■ Brano di partenza
La "cantina" era un’altra cosa. Vi si ritrovavano i ceti più popolari e con minori disponibilità economiche, quelli che non chiedevano altro che di trascorrere qualche ora, da soli o con amici, davanti ad un bicchiere di vino o di birra, magari giocando a carte. La clientela era esclusivamente maschile e i giovani erano praticamente banditi. Capitava raramente di vedere ai tavoli ragazzi non accompagnati. In quei casi l'esercente giudizioso serviva esclusivamente analcolici che teneva proprio per queste occasioni.
Fondamentalmente si trattava di osterie perché questa era l’attività che svolgevano normalmente, tutti i giorni, perché non c’erano ferie, e per tutta la giornata. Molte di esse aprivano prima delle 7 di mattina e chiudevano anche dopo le 23. Non stupisca l’apertura così mattutina: presso gli operai aveva una certa diffusione l’abitudine di iniziare la giornata con un bicchierino di vermouth o di marsala, rigorosamente all’uovo, e questi clienti non potevano andar perduti!
Molte di esse consentivano anche di consumare spuntini e merende fredde sotto forma di panini imbottiti preparati con due fette di pane riempite di mortadella o provolone.
In alcune cantine vi era poi l’uso di cucina e, nelle ore dei pasti, si trasformavano in trattorie. Qualcuna tra queste permetteva addirittura l’alloggio, diventando vera e propria locanda.
Facciamone intanto una rassegna prendendo a riferimento gli anni '60, il loro periodo d'oro, prima che iniziasse la loro decadenza fino alla definitiva scomparsa di fine secolo XX.
Elenchiamole secondo la loro ubicazione e limitiamoci al centro storico (le indicazioni virgolettate si riferiscono ai soprannomi con cui erano note).
Risalendo via Roma: “lu Bummare”, “Barracche”, Giannette e “Scarpavecchje”. Risalendo invece via Tripio: Adolfe, “Turdune” e “Chicchirichì”. C'erano poi, “Ciaccione” in via Modesto Della Porta, “lu Lupe” in vicolo Madonna del Carmine, “la Baranelle” in largo Casaleno.
Le “cantine” di via Roma e via Tripio erano anche trattorie. Inoltre, quella di “Turdune”, gestita dalla famiglia di Niculine detto “Mapane”, era anche locanda. Il locale era lo stesso dell’attuale “Cantina del Tripio”, ristorante tipico gestito dalla famiglia del nipote omonimo. Locanda era stata fino a qualche anno prima anche la “Cantine di Giannette”, al Capocroce, e molti ricorderanno la scritta che fino a qualche anno fa ancora appariva, seppur sbiadita, sulla facciata con la definizione di “Albergo”, forse con la denominazione di “Moderno”.

■ Materiale fornito

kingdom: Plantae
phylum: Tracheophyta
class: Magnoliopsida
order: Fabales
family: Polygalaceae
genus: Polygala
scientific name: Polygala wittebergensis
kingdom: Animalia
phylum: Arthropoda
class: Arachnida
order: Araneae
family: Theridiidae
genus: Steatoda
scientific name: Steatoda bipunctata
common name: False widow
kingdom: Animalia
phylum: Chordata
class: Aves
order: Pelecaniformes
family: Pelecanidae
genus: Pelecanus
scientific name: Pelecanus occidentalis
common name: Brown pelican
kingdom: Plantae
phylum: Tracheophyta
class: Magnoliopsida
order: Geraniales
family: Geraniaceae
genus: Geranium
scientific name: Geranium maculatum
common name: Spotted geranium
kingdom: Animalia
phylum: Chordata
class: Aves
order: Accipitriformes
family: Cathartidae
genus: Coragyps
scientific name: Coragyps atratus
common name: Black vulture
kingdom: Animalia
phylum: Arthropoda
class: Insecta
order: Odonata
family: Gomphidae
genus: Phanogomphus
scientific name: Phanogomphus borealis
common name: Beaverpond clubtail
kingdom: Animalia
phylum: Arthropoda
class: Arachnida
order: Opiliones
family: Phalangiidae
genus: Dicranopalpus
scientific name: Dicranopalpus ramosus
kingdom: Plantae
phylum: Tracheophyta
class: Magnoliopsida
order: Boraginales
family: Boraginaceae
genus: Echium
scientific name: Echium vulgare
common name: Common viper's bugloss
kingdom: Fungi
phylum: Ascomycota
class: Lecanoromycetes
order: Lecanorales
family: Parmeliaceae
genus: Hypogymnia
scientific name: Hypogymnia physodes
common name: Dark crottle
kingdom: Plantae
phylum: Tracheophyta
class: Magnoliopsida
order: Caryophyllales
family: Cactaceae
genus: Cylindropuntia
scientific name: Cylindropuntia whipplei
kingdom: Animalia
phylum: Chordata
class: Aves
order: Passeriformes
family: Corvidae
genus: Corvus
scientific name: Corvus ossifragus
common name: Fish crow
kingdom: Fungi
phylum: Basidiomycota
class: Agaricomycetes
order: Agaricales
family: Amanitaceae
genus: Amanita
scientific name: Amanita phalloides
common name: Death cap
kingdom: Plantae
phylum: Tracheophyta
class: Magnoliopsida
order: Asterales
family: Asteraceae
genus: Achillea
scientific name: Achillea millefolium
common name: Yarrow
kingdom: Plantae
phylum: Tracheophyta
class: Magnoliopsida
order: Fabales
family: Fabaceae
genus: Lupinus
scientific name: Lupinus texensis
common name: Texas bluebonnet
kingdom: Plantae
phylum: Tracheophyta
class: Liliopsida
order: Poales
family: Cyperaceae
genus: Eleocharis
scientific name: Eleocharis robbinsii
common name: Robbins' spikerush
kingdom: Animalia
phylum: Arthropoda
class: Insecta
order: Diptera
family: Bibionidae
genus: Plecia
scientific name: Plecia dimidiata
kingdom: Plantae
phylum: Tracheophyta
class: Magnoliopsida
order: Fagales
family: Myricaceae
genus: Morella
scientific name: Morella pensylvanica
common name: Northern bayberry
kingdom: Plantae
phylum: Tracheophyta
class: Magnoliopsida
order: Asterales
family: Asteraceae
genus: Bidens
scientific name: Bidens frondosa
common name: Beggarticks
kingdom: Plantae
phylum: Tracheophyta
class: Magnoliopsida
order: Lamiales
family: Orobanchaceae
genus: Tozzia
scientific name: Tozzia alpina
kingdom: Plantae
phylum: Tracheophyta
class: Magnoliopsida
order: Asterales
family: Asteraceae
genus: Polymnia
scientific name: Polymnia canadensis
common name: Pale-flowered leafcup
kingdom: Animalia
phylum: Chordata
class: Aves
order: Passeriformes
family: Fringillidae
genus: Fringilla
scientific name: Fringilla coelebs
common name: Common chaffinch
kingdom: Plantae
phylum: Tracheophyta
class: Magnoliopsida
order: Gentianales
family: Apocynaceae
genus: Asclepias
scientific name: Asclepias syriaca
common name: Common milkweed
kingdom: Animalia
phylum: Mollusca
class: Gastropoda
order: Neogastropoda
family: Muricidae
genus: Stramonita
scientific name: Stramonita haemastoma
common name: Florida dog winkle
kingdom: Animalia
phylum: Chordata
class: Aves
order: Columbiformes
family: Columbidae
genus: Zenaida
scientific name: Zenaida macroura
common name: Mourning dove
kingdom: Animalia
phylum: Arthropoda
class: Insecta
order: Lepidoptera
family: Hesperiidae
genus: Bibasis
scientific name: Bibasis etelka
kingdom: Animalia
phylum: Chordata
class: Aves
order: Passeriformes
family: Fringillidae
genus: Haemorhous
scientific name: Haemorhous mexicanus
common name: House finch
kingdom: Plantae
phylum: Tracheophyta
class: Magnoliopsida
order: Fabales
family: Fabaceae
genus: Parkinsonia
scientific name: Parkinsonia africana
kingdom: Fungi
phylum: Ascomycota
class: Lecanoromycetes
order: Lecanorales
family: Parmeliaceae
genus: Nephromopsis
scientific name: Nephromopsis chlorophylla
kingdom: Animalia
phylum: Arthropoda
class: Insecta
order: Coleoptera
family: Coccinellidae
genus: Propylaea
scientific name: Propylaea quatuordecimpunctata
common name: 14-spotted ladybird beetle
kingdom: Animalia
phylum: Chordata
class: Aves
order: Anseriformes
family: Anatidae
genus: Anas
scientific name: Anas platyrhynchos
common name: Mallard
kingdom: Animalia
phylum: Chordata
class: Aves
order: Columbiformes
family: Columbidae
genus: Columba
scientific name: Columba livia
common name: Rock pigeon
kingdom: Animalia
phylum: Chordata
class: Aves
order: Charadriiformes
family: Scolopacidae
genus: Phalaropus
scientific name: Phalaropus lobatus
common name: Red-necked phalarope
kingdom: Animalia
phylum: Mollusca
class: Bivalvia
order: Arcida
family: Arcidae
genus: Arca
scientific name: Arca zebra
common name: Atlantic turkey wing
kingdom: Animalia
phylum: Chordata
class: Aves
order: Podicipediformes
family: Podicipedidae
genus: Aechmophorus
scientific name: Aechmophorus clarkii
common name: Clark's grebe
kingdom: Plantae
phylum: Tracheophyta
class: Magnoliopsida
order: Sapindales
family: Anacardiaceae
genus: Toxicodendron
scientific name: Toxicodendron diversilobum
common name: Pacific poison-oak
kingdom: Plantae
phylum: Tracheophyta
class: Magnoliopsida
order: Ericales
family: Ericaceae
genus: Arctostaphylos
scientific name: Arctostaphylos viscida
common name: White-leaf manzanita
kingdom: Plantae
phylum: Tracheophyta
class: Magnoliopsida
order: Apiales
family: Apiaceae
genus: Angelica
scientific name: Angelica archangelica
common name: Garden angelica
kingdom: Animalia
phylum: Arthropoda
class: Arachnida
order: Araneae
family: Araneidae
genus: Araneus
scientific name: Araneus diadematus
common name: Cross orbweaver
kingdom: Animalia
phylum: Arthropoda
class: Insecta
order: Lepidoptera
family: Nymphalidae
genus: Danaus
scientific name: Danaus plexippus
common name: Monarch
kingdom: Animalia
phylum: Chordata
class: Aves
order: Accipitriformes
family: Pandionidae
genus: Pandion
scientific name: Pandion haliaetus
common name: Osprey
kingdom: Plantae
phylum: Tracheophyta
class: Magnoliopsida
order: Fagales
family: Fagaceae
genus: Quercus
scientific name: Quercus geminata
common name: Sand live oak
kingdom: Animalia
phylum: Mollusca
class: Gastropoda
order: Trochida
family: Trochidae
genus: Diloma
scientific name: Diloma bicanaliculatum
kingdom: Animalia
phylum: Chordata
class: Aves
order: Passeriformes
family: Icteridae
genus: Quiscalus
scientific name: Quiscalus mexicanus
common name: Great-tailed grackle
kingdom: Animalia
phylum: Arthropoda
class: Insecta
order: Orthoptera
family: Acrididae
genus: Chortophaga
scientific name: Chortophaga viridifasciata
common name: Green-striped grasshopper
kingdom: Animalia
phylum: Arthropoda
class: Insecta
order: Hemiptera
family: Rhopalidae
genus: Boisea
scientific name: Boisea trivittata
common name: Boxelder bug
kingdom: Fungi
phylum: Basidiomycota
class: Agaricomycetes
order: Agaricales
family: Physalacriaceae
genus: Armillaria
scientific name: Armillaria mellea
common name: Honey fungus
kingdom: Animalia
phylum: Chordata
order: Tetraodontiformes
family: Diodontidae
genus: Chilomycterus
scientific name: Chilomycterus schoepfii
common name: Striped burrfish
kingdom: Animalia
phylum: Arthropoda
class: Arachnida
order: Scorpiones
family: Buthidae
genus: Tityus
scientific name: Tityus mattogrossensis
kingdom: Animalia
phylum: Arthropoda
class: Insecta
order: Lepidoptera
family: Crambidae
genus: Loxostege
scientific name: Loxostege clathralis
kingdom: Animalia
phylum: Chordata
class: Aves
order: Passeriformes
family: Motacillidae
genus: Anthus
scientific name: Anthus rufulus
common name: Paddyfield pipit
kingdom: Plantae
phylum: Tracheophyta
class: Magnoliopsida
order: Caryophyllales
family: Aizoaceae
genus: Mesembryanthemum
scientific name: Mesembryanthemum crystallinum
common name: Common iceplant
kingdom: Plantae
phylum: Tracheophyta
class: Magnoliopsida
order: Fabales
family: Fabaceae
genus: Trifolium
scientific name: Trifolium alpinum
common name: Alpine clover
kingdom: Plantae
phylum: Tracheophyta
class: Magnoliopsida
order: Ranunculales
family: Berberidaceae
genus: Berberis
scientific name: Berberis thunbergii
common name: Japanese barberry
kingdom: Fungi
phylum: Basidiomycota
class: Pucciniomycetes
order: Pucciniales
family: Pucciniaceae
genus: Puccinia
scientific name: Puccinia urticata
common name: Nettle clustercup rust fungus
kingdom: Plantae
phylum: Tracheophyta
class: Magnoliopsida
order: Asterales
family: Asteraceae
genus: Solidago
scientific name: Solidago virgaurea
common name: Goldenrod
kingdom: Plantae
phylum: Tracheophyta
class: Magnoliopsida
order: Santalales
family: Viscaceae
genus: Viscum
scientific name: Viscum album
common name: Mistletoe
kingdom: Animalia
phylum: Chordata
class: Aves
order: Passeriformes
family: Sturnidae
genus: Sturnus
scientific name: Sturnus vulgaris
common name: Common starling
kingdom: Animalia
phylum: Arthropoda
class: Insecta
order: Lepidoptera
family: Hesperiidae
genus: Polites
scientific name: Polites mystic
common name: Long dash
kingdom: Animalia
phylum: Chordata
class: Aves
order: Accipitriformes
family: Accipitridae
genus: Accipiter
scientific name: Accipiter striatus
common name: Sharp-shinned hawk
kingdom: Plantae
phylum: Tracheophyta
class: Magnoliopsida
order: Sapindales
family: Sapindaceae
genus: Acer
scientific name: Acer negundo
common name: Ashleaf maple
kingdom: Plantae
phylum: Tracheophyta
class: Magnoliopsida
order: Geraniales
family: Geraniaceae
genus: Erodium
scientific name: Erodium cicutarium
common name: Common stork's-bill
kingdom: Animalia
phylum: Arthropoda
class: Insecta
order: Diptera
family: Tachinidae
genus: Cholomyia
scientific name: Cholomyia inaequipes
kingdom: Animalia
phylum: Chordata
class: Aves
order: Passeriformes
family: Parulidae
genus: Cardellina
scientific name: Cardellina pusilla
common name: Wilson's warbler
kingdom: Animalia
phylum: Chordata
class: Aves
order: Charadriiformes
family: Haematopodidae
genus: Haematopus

■ Compito 1
Ricopia senza alcuna modifica le righe dei record dall'inizio fino alla riga che contiene "family: Pelecanidae", inclusa.
■ Compito 2
Scrivi il seguito del brano sulle vecchie cantine del centro storico, riprendendo dopo la sua ultima frase.

■ Risposta 1
kingdom: Plantae
phylum: Tracheophyta
class: Magnoliopsida
order: Fabales
family: Polygalaceae
genus: Polygala
scientific name: Polygala wittebergensis
kingdom: Animalia
phylum: Arthropoda
class: Arachnida
order: Araneae
family: Theridiidae
genus: Steatoda
scientific name: Steatoda bipunctata
common name: False widow
kingdom: Animalia
phylum: Chordata
class: Aves
order: Pelecaniformes
family: Pelecanidae

■ Risposta 2
Curiosa coincidenza, queste due trattorie erano note come quelle in cui, con una certa regolarità, la sera si potevano ascoltare prolungate esibizioni canore da parte degli avventori. Qualche burlone azzardava che il nome di "cantina" derivasse proprio da questo tipo di attività!
C’è da dire che il servizio di trattoria, in molti di quei locali che abbiamo classificato come tali, risultava piuttosto occasionale e di conseguenza, spesso, improvvisato. Una buona regolarità di servizio si riscontrava nelle “cantine” di “lu Bummare”, di “Barracche” e di “Turdune”. Vi si poteva arrivare a qualsiasi ora e un primo e un secondo, fra due o tre opzioni, si riusciva a rimediarli.
Erano piatti semplici e, ovviamente, genuini in termini assoluti: pasta al sugo di carne o “a sugo finto” oltre che “aglio e olio” o col lardo fritto; per secondi, spezzatini di carne o di interiora (detti “di fegato”), salsicce o fettine in padella o alla griglia, pesce fritto (più che altro alici) e baccalà, squisito quello alla griglia.
Per finire, non si può non parlare di due piatti che tuttora sono nella memoria di tanti, non solo guardiesi: la trippe di lu Bummare e lu brode di za Amalie (di Barracche).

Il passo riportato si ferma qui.